▶ [TASKS TO CARRY OUT]:
#1 In the first block of records, can you rewrite the lines as a numbered list, starting at the line that contains "40: (243, 284)" and stopping after the line that contains "32: (637, 163)", with blank lines omitted?
#2 Can you extend the text on Degas pastels from the Havemeyer Collection beyond the point where it stops?

▶ [TEXT PROVIDED]:
Saturday, February 10, 2018

Degas Pastels from the Havemeyer Collection

Edgar Degas
At the Milliner's
1862
pastel
Metropolitan Museum of Art, New York
formerly owned by Louisine Havemeyer

"Mary Cassatt was the model for the customer in this work.  She purportedly said that she posed for Degas 'only once in a while when he finds the movement difficult and the model cannot seem to get his idea.'  This pastel was shown in the final Impressionist exhibition in 1886."

Edgar Degas
The Rehearsal Onstage
ca. 1874
pastel over ink drawing
Metropolitan Museum of Art, New York
formerly owned by Louisine Havemeyer

"There are three similar versions of this scene, and their precise relationship has bedeviled scholars for decades.  The largest, painted in grisaille (Musée d'Orsay, Paris), appeared in the first Impressionist exhibition in 1874.  The two others, tentatively dated the same year, are in the Metropolitan's collection.  Of the two versions, this one [directly above] is more freely executed, indicating that it was probably made second.  Both works were executed over an ink drawing on paper, an unusual practice for Degas."

Edgar Degas
The Rehearsal of the Ballet Onstage
ca. 1874
pastel, oil and watercolor over ink drawing
Metropolitan Museum of Art, New York
formerly owned by Louisine Havemeyer

Edgar Degas
At the Café-concert (The Song of the Dogor Music-hall Singer
1875-77
pastel and gouache over monotype on joined paper
private collection
formerly owned by Louisine Havemeyer

Edgar Degas
Dancers at the Bar
1877-79
pastel
private collection
formerly owned by Louisine Havemeyer

Edgar Degas
Dance Lesson
ca. 1879
pastel
Metropolitan Museum of Art, New York
formerly owned by Louisine Havemeyer

"Degas made various adjustments to this composition, presumably to accommodate the violinist in his final design.  He added strips of paper at the top and to the right, and there is evidence to suggest that he may have altered the dancer's pose.  A pastel study for the musician is also in the Museum's collection.  The present work was formerly owned by Gustave Caillebotte, who probably bought it from or soon after the Impressionist exhibition of 1879.  In 1894 he bequeathed it to Renoir, who sold it shortly thereafter [through Durand-Ruel to the Havemeyers]."

▶ [RECORDS SUPPLIED]:
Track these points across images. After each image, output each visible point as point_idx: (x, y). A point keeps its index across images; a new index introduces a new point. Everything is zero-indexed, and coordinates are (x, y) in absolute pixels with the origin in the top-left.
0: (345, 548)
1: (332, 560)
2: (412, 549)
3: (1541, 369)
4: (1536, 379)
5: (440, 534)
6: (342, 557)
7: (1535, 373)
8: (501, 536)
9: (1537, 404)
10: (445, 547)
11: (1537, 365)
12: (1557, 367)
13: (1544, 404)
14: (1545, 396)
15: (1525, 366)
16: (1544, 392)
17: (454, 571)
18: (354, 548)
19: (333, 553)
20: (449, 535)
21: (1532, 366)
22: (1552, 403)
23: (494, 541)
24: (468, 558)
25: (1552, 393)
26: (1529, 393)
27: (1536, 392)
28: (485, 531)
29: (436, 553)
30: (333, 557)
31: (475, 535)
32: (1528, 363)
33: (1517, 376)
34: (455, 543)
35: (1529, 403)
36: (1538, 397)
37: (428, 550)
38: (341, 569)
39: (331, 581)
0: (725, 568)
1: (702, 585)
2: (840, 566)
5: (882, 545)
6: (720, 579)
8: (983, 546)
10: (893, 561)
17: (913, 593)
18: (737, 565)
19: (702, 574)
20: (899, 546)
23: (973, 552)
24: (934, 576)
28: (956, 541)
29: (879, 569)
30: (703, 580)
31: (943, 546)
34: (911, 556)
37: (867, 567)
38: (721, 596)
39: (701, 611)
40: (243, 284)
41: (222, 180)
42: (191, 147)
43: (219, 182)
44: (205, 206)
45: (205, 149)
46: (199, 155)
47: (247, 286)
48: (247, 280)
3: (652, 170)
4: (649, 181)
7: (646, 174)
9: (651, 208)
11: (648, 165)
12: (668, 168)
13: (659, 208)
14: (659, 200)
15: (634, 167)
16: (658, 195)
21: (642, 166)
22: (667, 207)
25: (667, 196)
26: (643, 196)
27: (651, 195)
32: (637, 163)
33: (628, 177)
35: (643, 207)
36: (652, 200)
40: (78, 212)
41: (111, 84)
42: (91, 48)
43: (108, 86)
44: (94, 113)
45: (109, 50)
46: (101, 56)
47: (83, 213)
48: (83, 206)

* * *

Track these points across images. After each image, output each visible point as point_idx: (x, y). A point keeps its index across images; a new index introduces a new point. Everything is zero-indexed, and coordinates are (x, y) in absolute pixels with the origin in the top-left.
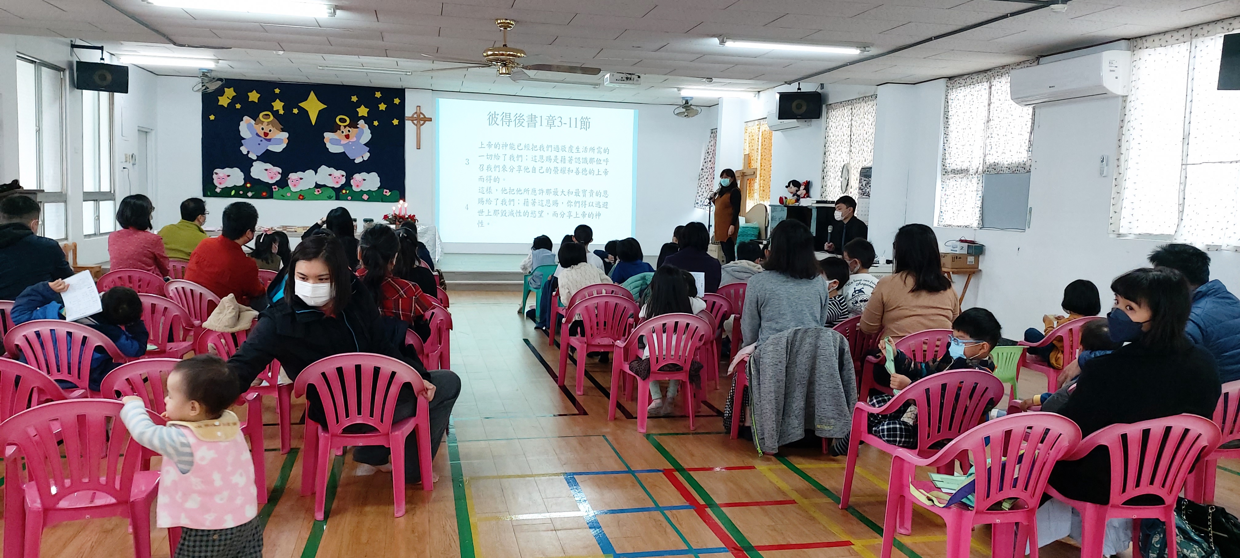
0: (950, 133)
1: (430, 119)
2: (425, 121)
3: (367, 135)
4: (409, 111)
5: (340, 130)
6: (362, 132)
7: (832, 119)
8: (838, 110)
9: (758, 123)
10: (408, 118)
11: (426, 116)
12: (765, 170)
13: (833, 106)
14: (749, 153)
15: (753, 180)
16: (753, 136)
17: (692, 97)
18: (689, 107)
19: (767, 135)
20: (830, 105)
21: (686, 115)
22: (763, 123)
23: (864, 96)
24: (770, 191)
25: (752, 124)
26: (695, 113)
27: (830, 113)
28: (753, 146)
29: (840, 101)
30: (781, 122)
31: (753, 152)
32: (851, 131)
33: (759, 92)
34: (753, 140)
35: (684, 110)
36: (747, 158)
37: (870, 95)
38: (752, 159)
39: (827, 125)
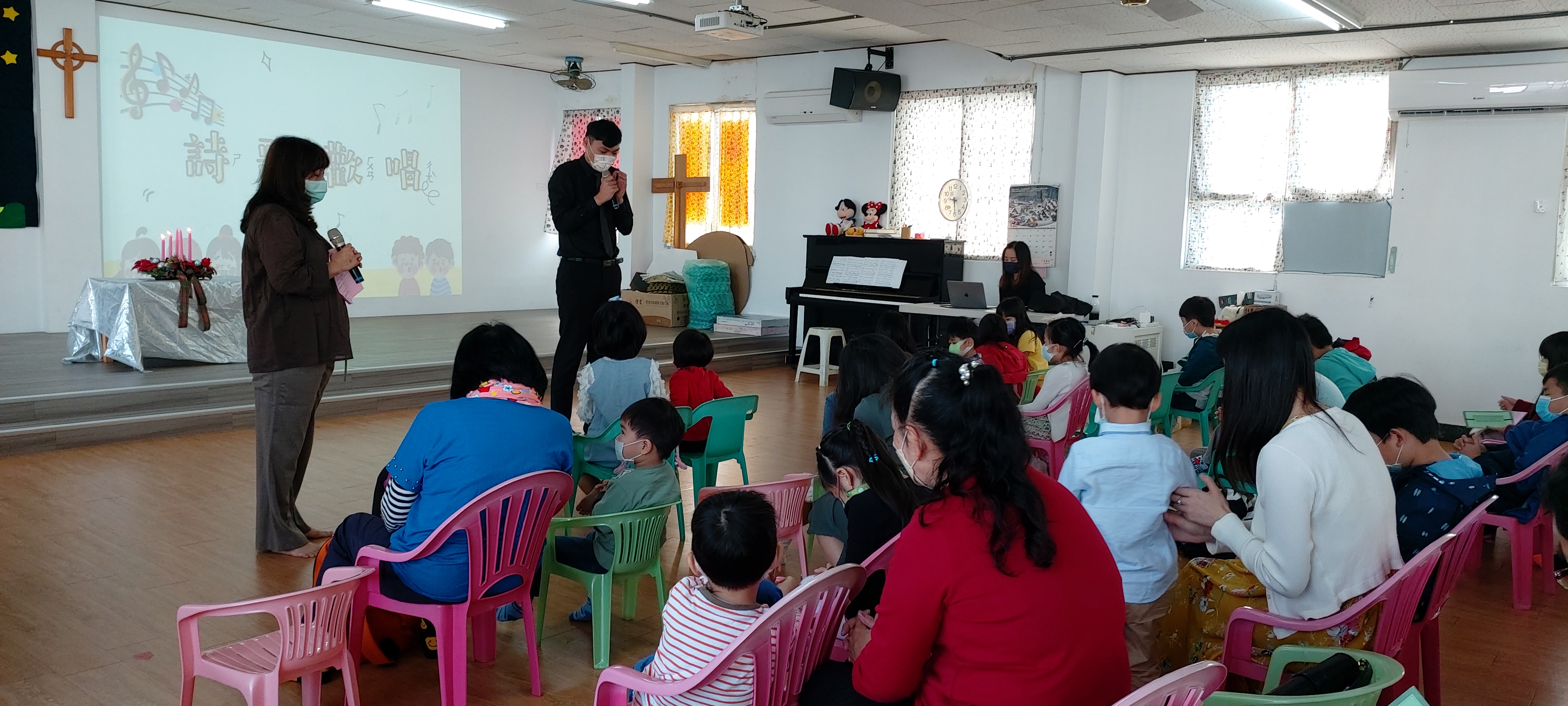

▶ [ANSWERS TO THE EXERCISE]:
#1
1. 40: (243, 284)
2. 41: (222, 180)
3. 42: (191, 147)
4. 43: (219, 182)
5. 44: (205, 206)
6. 45: (205, 149)
7. 46: (199, 155)
8. 47: (247, 286)
9. 48: (247, 280)
10. 3: (652, 170)
11. 4: (649, 181)
12. 7: (646, 174)
13. 9: (651, 208)
14. 11: (648, 165)
15. 12: (668, 168)
16. 13: (659, 208)
17. 14: (659, 200)
18. 15: (634, 167)
19. 16: (658, 195)
20. 21: (642, 166)
21. 22: (667, 207)
22. 25: (667, 196)
23. 26: (643, 196)
24. 27: (651, 195)
25. 32: (637, 163)

#2
Edgar Degas
Two Ballet Girls
ca. 1879
pastel
Shelburne Museum, Vermont
formerly owned by Louisine Havemeyer

Edgar Degas
The Artist's Cousin, probably Mrs. William Bell (Mathilde Musson)
1873
pastel
Metropolitan Museum of Art, New York
formerly owned by Louisine Havemeyer

"The sitter for this likeness is thought to be Mathilde Musson, one of Degas's cousins in New Orleans.  Degas made a number of pictures featuring Mathilde and her two sisters when he visited the family during the fall and winter of 1872-73.  The women can be difficult to tell apart, but the tilt of the head and the intelligent, sidelong glance seen here closely resemble the figure of Mathilde in another, more finished picture (Ordrupgaard, Copenhagen).  Mathilde was then a new mother, and the artist complained, 'to make a cousin sit for you who is feeding an imp of two months is quite hard work.'"  

Edgar Degas
Dance Examination
1880
pastel
Denver Art Museum
formerly owned by Louisine Havemeyer

Edgar Degas
Waiting
1880-82
pastel
Getty Museum and Norton Simon Art Foundation
formerly owned by Louisine Havemeyer

Edgar Degas
Bather
1885
pastel
Metropolitan Museum of Art, New York
formerly owned by Louisine Havemeyer

"When Degas showed his "suite of nudes," including this pastel, at the eighth and final Impressionist exhibition in 1886, critics viciously attacked the ungainly poses of his bathers.  After the exhibition Degas gave the picture to Mary Cassatt in exchange for her painting Girl Arranging Her Hair (National Gallery of Art, Washington).  Louisine Havemeyer eventually acquired both works."

Edgar Degas
Woman having hair combed
ca. 1886-88
pastel
Metropolitan Museum of Art, New York
formerly owned by Louisine Havemeyer

"No doubt Degas intended to include this work in the 1886 Impressionist exhibition among the nudes he described in the catalogue as "women bathing, washing themselves, combing their hair or having it combed," since it is his only pastel of the mid-1880s of a woman having her hair combed.  Executed in large format and meticulously finished, this nude – reminiscent of Rembrandt's famous Bathsheba at her Bath in the Louvre – may not have been completed in time for the exhibition, or else it may have been excluded deliberately for reasons unknown."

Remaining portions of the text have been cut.